Are independent ethics committees valuable or window dressing?
What makes an ‘independent ethics committees’ work? Can they act as an effective counterbalance to business ventures that operate close to the letter of the law? If you’re going to scrutinise one, what questions should you consider asking?
One UK insurer (Ageas) has established an ‘independent ethics committee’ to oversee the activities of an ‘alternative business structure’ (ABS) set up in partnership with a law firm to provide legal services to its claimants. It’s a move seen by many as controversial and designed to circumvent legislation that banned the payment of referral fees to personal injury claimants. Ageas see it as part of a seamless service for their customers.
In this post, I’ll be examining what makes independent ethics committees effective and what makes them resemble window dressing. Here are six key questions that need to be asked.
How is the committee positioned? Is it positioned close to key decision makers in the parent company? And does it have a status similar to other committees, such as risk and audit, or is it stuck out on a limb and so easily ignored?
What remit does it have? This needs to be formalised so that its members understand what their role and responsibilities are. Does it have the authority to proactively investigate and challenge or is it expected to adopt a largely reactive approach, giving feedback on what has been presented to it?
How is its membership composed? For its ‘independent’ status to mean anything, it needs to be led by a senior non-executive director and have a majority of non-executive directors as members. Given the nature of the ABS’s business, an external member or two should be included, recruited from outside the partner firms and with practical experience in business ethics.
How informed will its decisions be? Can it access outside expertise in ethics, with the necessary budget to make this a reality? Has it orientated its work around a clear understanding of the ethical risks to which the ABS is exposed? Without substantive management information on those risks and their associated controls, its ability to make informed decisions will be limited.

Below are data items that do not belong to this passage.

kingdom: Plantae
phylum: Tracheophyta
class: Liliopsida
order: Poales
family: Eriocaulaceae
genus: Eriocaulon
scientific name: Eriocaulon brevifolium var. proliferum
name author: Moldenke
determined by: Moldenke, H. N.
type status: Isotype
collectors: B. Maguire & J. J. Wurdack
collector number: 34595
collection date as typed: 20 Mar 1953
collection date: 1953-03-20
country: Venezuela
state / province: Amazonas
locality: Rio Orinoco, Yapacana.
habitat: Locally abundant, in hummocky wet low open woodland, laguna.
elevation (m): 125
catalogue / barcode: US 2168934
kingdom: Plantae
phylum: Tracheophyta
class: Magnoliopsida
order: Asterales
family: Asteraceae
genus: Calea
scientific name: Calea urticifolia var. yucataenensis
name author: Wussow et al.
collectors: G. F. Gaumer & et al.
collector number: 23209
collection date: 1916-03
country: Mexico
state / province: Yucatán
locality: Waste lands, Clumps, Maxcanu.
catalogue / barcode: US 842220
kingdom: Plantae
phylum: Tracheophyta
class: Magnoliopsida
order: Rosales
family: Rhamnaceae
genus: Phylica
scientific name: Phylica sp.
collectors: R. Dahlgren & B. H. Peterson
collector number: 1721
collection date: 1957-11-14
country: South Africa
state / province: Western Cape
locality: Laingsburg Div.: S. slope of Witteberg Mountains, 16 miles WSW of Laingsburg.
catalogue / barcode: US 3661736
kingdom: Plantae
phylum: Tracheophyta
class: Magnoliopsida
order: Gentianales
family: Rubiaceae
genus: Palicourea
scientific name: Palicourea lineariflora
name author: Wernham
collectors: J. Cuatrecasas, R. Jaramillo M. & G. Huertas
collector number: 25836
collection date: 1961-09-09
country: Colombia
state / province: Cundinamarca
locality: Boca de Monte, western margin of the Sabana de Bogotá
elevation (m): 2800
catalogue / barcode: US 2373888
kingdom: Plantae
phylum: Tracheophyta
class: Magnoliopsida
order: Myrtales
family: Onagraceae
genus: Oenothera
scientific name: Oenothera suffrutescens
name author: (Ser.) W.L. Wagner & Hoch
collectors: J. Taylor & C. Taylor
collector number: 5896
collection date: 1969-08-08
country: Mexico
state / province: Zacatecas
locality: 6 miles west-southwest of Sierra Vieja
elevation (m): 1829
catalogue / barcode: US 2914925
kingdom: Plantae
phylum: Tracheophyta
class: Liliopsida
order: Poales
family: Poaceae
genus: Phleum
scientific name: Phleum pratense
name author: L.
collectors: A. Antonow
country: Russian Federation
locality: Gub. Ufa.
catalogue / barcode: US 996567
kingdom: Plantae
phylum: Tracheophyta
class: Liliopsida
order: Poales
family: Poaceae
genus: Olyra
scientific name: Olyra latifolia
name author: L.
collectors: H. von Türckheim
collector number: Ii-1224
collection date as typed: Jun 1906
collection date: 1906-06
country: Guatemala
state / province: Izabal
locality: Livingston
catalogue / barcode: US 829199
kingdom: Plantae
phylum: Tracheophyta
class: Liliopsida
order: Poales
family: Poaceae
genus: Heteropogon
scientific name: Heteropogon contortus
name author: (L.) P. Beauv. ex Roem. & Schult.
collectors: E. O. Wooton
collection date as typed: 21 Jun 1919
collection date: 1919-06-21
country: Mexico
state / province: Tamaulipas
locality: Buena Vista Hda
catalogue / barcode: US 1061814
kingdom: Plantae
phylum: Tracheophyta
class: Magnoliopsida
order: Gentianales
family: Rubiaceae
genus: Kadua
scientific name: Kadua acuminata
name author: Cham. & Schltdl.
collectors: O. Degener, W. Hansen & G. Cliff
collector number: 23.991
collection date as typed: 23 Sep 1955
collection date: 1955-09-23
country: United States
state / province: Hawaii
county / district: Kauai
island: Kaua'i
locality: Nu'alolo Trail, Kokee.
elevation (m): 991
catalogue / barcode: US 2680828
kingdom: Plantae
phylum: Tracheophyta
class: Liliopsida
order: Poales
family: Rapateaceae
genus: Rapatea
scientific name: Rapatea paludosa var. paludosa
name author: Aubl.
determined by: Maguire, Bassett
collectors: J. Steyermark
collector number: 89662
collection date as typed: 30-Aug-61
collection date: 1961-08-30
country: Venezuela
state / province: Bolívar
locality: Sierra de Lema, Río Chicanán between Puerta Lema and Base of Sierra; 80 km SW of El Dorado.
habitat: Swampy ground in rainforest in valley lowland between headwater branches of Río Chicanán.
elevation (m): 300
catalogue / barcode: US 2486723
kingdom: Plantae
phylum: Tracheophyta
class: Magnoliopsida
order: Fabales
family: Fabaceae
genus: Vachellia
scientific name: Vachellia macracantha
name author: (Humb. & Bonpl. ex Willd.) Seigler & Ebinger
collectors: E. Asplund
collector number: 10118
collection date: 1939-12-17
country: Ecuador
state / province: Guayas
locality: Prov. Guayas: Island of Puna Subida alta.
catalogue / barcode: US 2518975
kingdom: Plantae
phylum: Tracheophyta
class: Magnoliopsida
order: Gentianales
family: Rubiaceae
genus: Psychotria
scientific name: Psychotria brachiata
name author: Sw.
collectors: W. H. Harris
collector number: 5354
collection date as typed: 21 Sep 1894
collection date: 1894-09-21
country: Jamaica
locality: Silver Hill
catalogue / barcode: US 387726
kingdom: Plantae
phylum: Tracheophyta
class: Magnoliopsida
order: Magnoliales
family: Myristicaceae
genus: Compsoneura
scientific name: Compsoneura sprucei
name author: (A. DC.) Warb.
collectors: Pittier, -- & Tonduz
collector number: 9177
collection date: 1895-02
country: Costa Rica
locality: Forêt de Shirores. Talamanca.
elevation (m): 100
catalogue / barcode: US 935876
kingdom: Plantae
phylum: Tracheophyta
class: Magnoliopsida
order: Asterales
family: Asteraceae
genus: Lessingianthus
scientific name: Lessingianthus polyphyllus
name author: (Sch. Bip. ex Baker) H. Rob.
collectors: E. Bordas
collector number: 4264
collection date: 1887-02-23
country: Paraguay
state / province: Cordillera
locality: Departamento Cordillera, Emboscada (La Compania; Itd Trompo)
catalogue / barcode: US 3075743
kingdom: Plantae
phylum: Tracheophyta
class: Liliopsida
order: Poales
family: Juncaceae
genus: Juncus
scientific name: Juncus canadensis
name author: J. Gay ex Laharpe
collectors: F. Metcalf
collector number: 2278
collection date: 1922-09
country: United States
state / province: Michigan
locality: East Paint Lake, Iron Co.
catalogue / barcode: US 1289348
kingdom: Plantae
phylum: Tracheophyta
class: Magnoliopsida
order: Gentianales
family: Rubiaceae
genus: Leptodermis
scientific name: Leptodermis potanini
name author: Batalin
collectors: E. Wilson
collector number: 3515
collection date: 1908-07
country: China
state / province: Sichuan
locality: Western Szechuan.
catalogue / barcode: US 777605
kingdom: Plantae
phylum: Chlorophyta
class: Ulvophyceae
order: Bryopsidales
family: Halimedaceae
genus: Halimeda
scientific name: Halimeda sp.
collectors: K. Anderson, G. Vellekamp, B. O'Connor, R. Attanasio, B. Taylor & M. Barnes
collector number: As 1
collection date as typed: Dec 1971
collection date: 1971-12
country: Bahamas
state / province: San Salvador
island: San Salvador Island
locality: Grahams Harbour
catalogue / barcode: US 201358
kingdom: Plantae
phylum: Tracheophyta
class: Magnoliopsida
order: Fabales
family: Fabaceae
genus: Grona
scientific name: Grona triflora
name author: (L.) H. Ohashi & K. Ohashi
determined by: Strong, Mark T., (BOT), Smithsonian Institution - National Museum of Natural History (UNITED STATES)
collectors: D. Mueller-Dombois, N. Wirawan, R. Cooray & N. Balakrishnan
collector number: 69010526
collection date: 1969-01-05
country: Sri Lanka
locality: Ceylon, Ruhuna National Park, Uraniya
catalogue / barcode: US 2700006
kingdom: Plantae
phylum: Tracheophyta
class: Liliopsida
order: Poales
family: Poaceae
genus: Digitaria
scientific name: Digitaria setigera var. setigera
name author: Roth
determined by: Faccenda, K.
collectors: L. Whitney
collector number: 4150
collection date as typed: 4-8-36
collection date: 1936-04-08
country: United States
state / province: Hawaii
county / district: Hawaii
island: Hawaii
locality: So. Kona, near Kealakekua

For a committee to be recognised as independent, there needs to be some transparency about its activities. That transparency should at least cover its positioning, remit and membership. Ethics committees in other spheres of business have learnt that unless they are open about, for example, any conflicts of interest its members are under, they will inevitably be seen as ‘castles of sand’.
And finally, what relationship does the committee have with those whose interests the ABS has ultimately been set up to serve: customers. Can the committee receive emails from customers and listen and respond to their concerns, or is it a purely internal, closed arrangement? If the committee has no one on it from outside the ABS or its partner firms, then it needs to have some way of hearing the customer’s voice.
Some are of the opinion that ABSs don’t need ethics committees because they are regulated by the Solicitors Regulatory Authority (SRA). However, the SRA has said that it will regulate ABSs purely by the letter of the law and has no interest in the ‘spirit of the law’. In some ways, this need not be a surprise: the SRA is sticking rigidly to its remit. However, given the complexity of the business environment within which ABSs have been established, and the huge imbalance of understanding between provider and consumer about motor insurance claims, that remit seems inadequate for protecting the public interest. The SRA’s position seems to resemble the rear view mirror of a vehicle, through which you see little of the direction in which public opinion is moving.
Ethics committees are worthwhile and valuable if they are transparency, authoritative and accountable to the public interest. Without qualities like those, they risk moving ethical issues backwards rather than forwards.